La mort d’Akira Toriyama, l’autodidacte qui voulait juste dessiner ce qui lui plaisait

La mort d’Akira Toriyama, l’autodidacte qui voulait juste dessiner ce qui lui plaisait


Dans l’univers de Dragon Ball, manga pilier de la culture populaire mondiale des années 1980 à nos jours, le personnage du dieu-dragon Shenron est capable d’exaucer quasiment tous les vœux, y compris de rendre la vie aux défunts. Mais il ne peut ressusciter ceux qui l’ont créé. Akira Toriyama, le prolixe mangaka qui lui a donné naissance, est mort le 1er mars 2024 à 68 ans, ont annoncé vendredi 8 mars sa maison d’édition et son studio.

Le dragon-djinn à la silhouette ondulée aura été, de 1984 à 1995, dates de publication initiales de la série phare, l’un des masques d’un auteur qui fuyait les apparitions en public. Ce dieu omnipotent, c’était la projection de son propre plaisir de démiurge, lui l’auteur qui ne prenait jamais autant de plaisir qu’à improviser de nouvelles tournures de scénario ou prendre à contre-pied les lecteurs, quitte à faire mourir leurs personnages préférés.

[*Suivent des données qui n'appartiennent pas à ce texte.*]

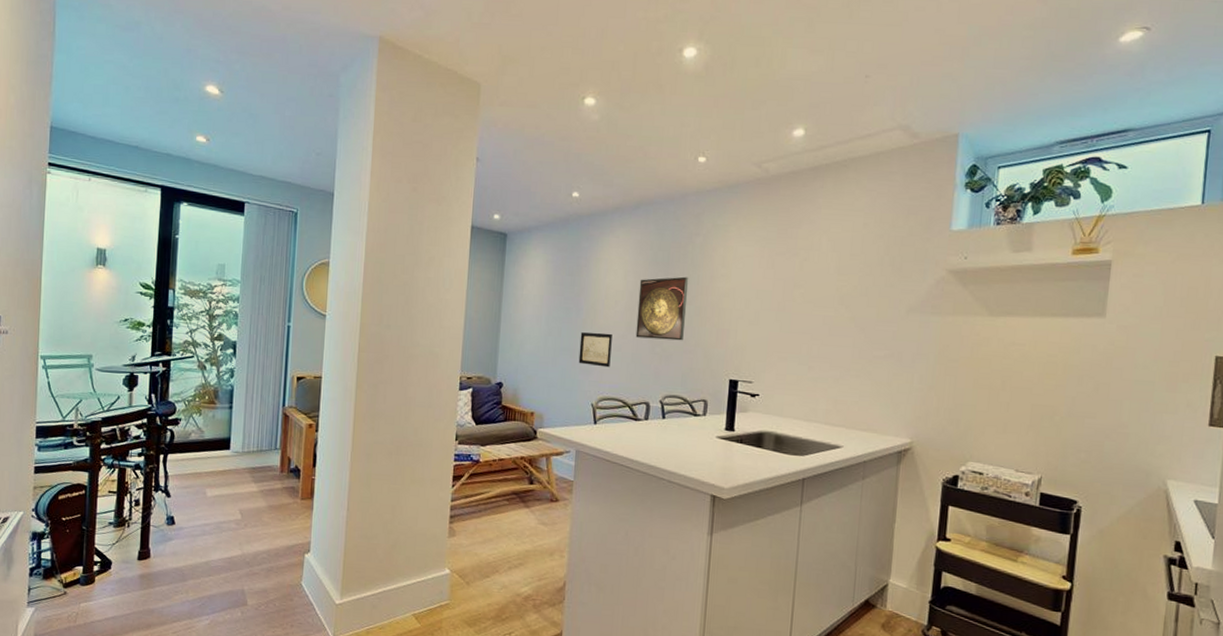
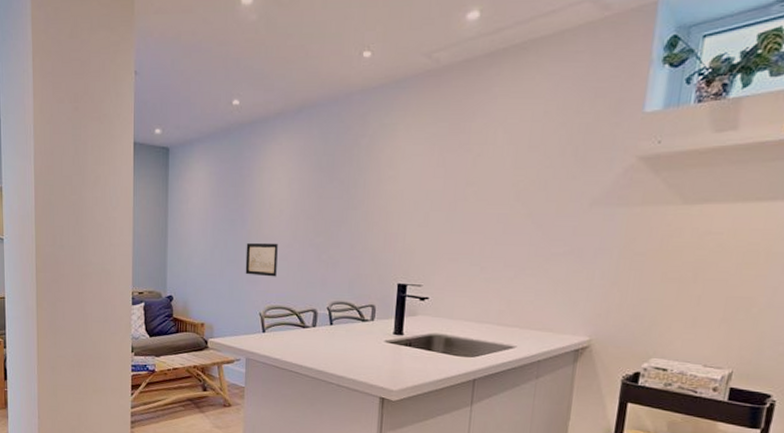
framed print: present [635,276,689,341] -> none [301,181,355,247]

Mais M. Toriyama les aimait tous, ses héros, et glissait un peu de lui à travers chacun d’entre eux. Il était Son Goku, personnage naïf à l’obstination sans limite. Il était Yamcha, jouisseur solitaire épris de motos et de liberté. Et il était aussi Kamé Sennin (dit Tortue géniale), ce libidineux voyeuriste et reclus, au respect des femmes discutable (dans son univers très masculin, Toriyama ira jusqu’à littéralement oublier l’existence de l’une de ses rares héroïnes en plein arc narratif).

Un imaginaire venu de Disney et « Astro Boy »

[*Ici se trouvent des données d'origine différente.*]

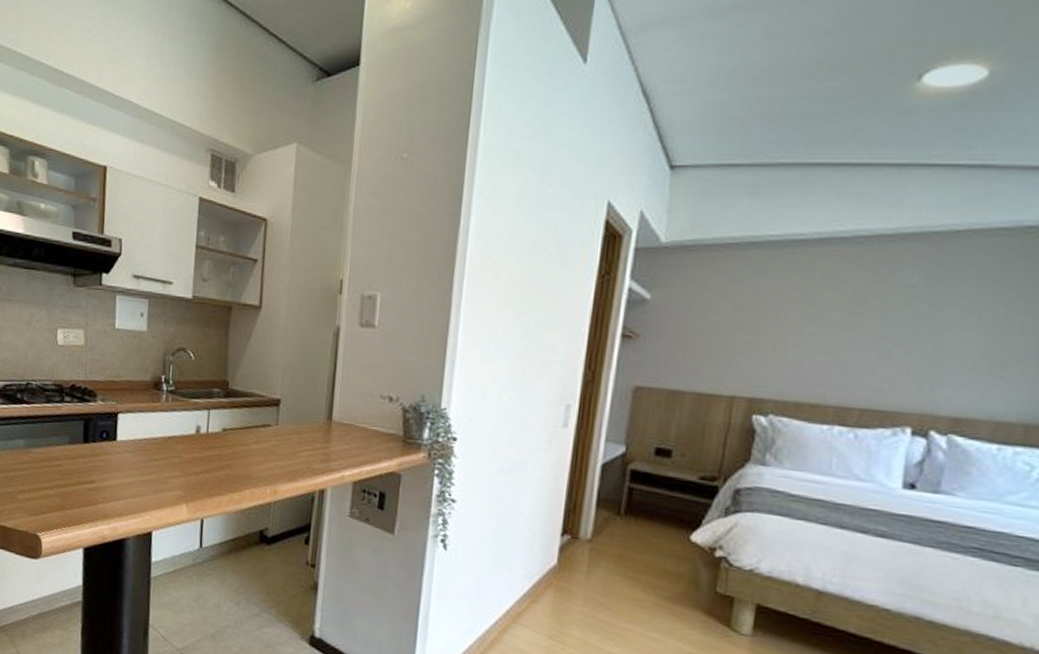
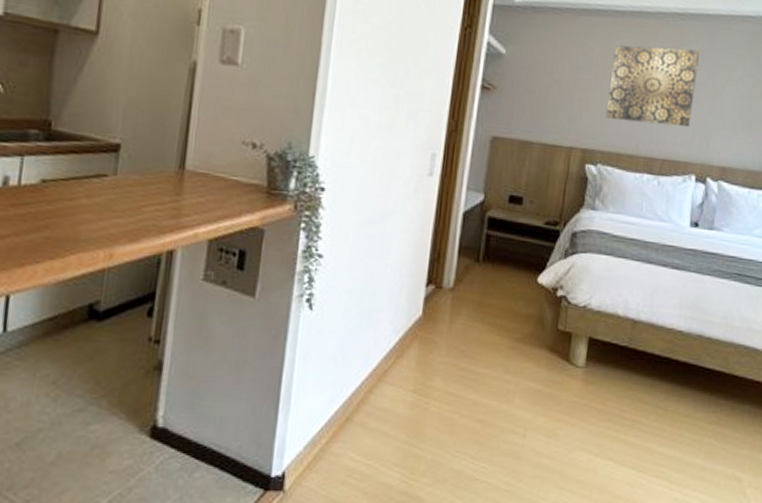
wall art: none [779,276,922,370] -> present [605,45,701,127]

Le mangaka star avait d’autres combats : dénoncer les promoteurs immobiliers cannibalisateurs de terres. En pleine bulle financière du début des années 1990, ils lui avaient inspiré l’un de ses plus cruels et iconiques antagonistes, l’empereur extraterrestre Freezer (« congélateur » en anglais). Il aimait valoriser les personnages terriens, ruraux, comme lui.

Akira Toriyama est né en 1955 à Nagoya, dans les montagnes du centre du Japon, au sein d’une famille conservatrice. Elevé entouré d’une centaine d’animaux de compagnie – chiens, chats, et surtout oiseaux -, il tombe amoureux de l’animation américaine devant le film des studios Disney Les 101 Dalmatiens (1961), qui lui donne le goût du dessin. Enfant au caractère bien trempé, voire carrément obstiné, il croque les animaux et objets de ses rêves, comme un cheval, des singes, ou plus tard, une bicyclette, avec persévérance et minutie.

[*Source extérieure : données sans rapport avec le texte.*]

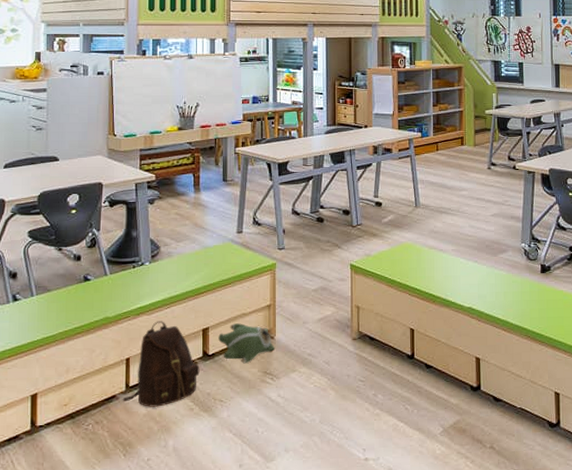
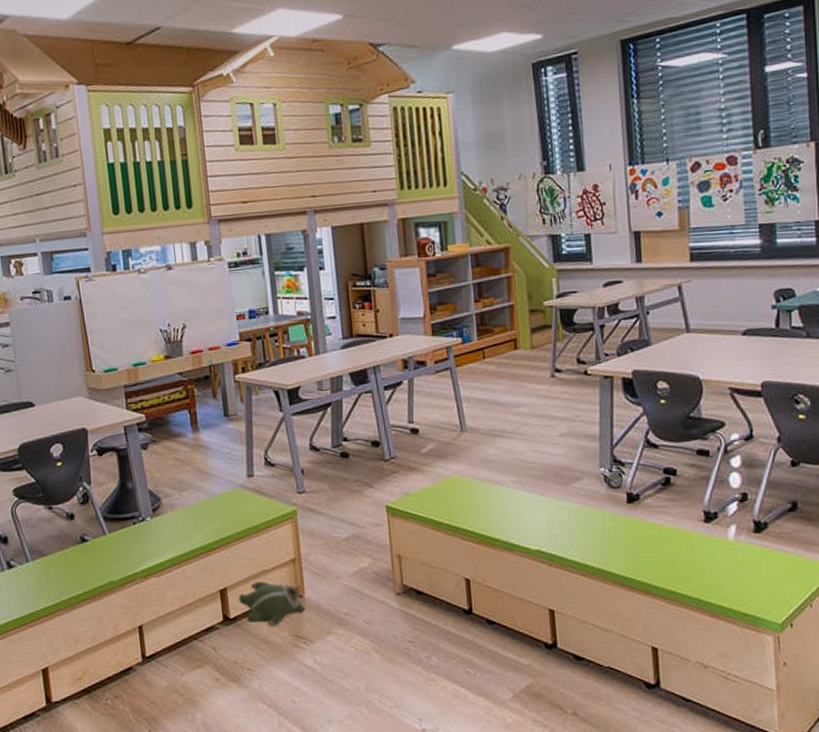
backpack: present [122,321,200,407] -> none [140,583,222,679]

C’est à l’adolescence que se forme son imaginaire. Ce touche-à-tout se fascine pour l’architecture rondelette et l’univers futuriste optimiste d’Astro Boy (Astro le petit robot dans sa première traduction française, série publiée entre 1952 et 1968), du « dieu du manga » Osamu Tezuka. Il se captive pour le nouveau cinéma hollywoodien et la force de ses univers, ainsi que pour le modélisme, la mécanique et les armes. Et il trouve son petit péché gourmand dans le kitsch des tokusatsu, ces séries en costume lycra mêlant arts martiaux et extraterrestres hideux.